PROMPT A - Using the MoleculeNet page below, decide whether each statement agrees with it, answering yes or no and quoting the deciding words: (i) MoleculeNet datasets are loaded into DeepChem dc.data.Dataset objects. (ii) A new DatasetLoader class must implement a load_dataset method. (iii) The _QM9Loader is offered as a simple example.

SELECTED EXCERPT -
Skip to content

Latest commit

 

History

History
271 lines (168 loc) · 7.77 KB

moleculenet.rst

File metadata and controls

271 lines (168 loc) · 7.77 KB

MoleculeNet

The DeepChem library is packaged alongside the MoleculeNet suite of datasets. One of the most important parts of machine learning applications is finding a suitable dataset. The MoleculeNet suite has curated a whole range of datasets and loaded them into DeepChem dc.data.Dataset objects for convenience.

Contributing a new dataset to MoleculeNet

If you are proposing a new dataset to be included in the MoleculeNet benchmarking suite, please follow the instructions below. Please review the datasets already available in MolNet before contributing.

  1. Read the Contribution guidelines.
  2. Open an issue to discuss the dataset you want to add to MolNet.
  3. Write a DatasetLoader class that inherits from deepchem.molnet.load_function.molnet_loader._MolnetLoader and implements a create_dataset method. See the _QM9Loader for a simple example.
  4. Write a load_dataset function that documents the dataset and add your load function to deepchem.molnet.__init__.py for easy importing.

RECORDS TO USE -
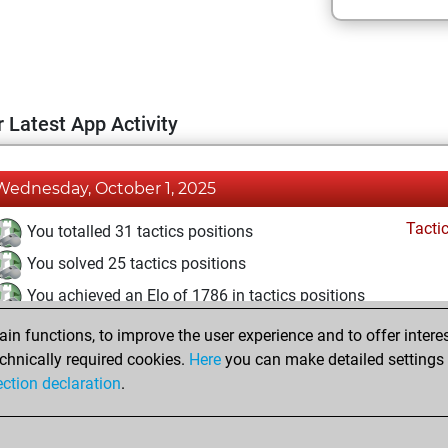
 Latest App Activity
Wednesday, October 1, 2025
Tacti
You totalled 31 tactics positions
You solved 25 tactics positions
You achieved an Elo of 1786 in tactics positions
n functions, to improve the user experience and to offer interes
Tuesday, June 25, 2024
chnically required cookies.
Here
you can make detailed settings o
Fri
ection declaration
.
You created your Fritz account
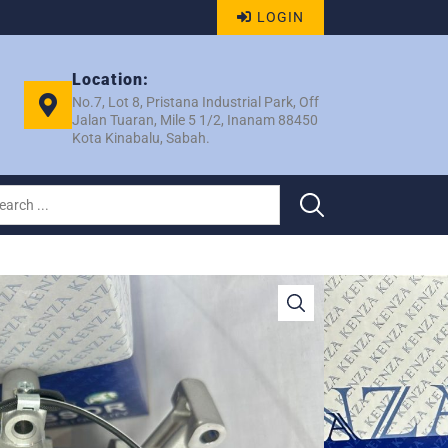
LOGIN
Location:
No.7, Lot 8, Pristana Industrial Park, Off
Jalan Tuaran, Mile 5 1/2, Inanam 88450
Kota Kinabalu, Sabah.
50 ND10SE13C 4PK COMP
 5039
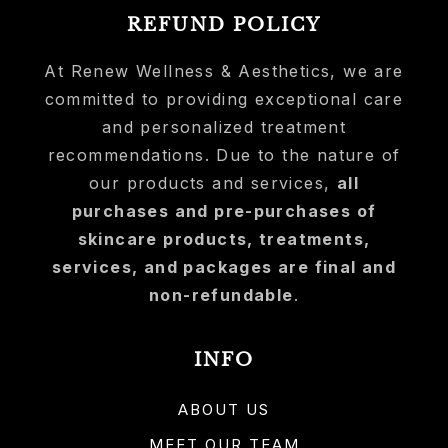
REFUND POLICY
At Renew Wellness & Aesthetics, we are
committed to providing exceptional care
and personalized treatment
recommendations. Due to the nature of
our products and services,
all
purchases and pre-purchases of
skincare products, treatments,
services, and packages are final and
non-refundable
.
INFO
ABOUT US
MEET OUR TEAM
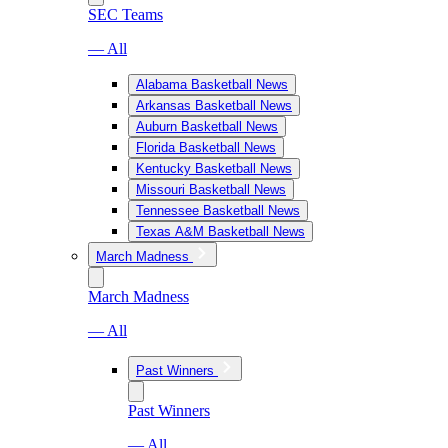
SEC Teams
— All
Alabama Basketball News
Arkansas Basketball News
Auburn Basketball News
Florida Basketball News
Kentucky Basketball News
Missouri Basketball News
Tennessee Basketball News
Texas A&M Basketball News
March Madness
March Madness
— All
Past Winners
Past Winners
— All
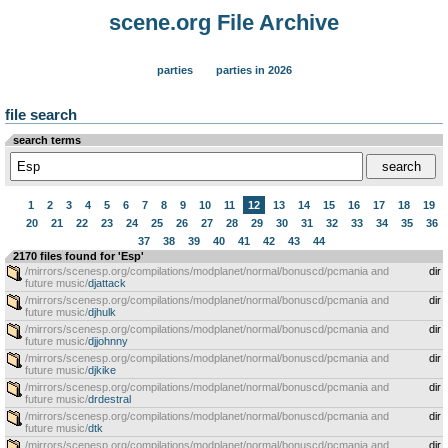
scene.org File Archive
parties
parties in 2026
file search
search terms
1
2
3
4
5
6
7
8
9
10
11
12
13
14
15
16
17
18
19
20
21
22
23
24
25
26
27
28
29
30
31
32
33
34
35
36
37
38
39
40
41
42
43
44
2170 files found for 'Esp'
/mirrors/scenesp.org/compilations/modplanet/normal/bonuscd/pcmania and
dir
future music/
djattack
/mirrors/scenesp.org/compilations/modplanet/normal/bonuscd/pcmania and
dir
future music/
djhulk
/mirrors/scenesp.org/compilations/modplanet/normal/bonuscd/pcmania and
dir
future music/
djjohnny
/mirrors/scenesp.org/compilations/modplanet/normal/bonuscd/pcmania and
dir
future music/
djkike
/mirrors/scenesp.org/compilations/modplanet/normal/bonuscd/pcmania and
dir
future music/
drdestral
/mirrors/scenesp.org/compilations/modplanet/normal/bonuscd/pcmania and
dir
future music/
dtk
/mirrors/scenesp.org/compilations/modplanet/normal/bonuscd/pcmania and
dir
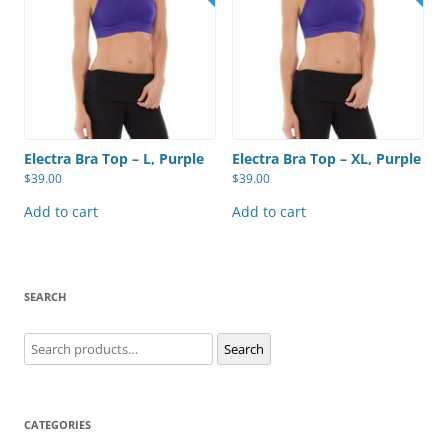
Electra Bra Top – L, Purple
Electra Bra Top – XL, Purple
$
39.00
$
39.00
Add to cart
Add to cart
SEARCH
Search
Search
for:
CATEGORIES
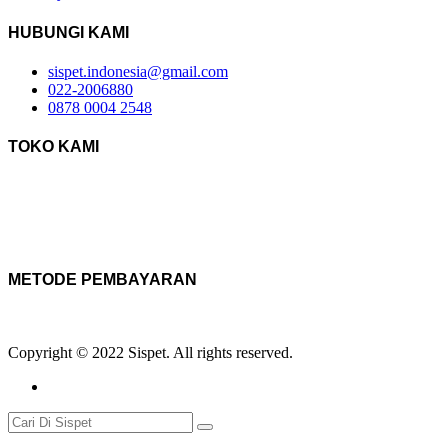
HUBUNGI KAMI
sispet.indonesia@gmail.com
022-2006880
0878 0004 2548
TOKO KAMI
METODE PEMBAYARAN
Copyright © 2022 Sispet. All rights reserved.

PROMPT B - In the entries above, echo the lines from the one with "Electra Bra Top – L, Purple" through the last line of the entries, leaving out the pictures.

TASK RESULT A -
(i) Yes: "loaded them into DeepChem dc.data.Dataset objects for convenience"
(ii) No: "implements a create_dataset method"
(iii) Yes: "See the _QM9Loader for a simple example."

TASK RESULT B -
Electra Bra Top – L, Purple
Electra Bra Top – XL, Purple
$
39.00
$
39.00
Add to cart
Add to cart
SEARCH
Search
Search
for:
CATEGORIES
HUBUNGI KAMI
sispet.indonesia@gmail.com
022-2006880
0878 0004 2548
TOKO KAMI
METODE PEMBAYARAN
Copyright © 2022 Sispet. All rights reserved.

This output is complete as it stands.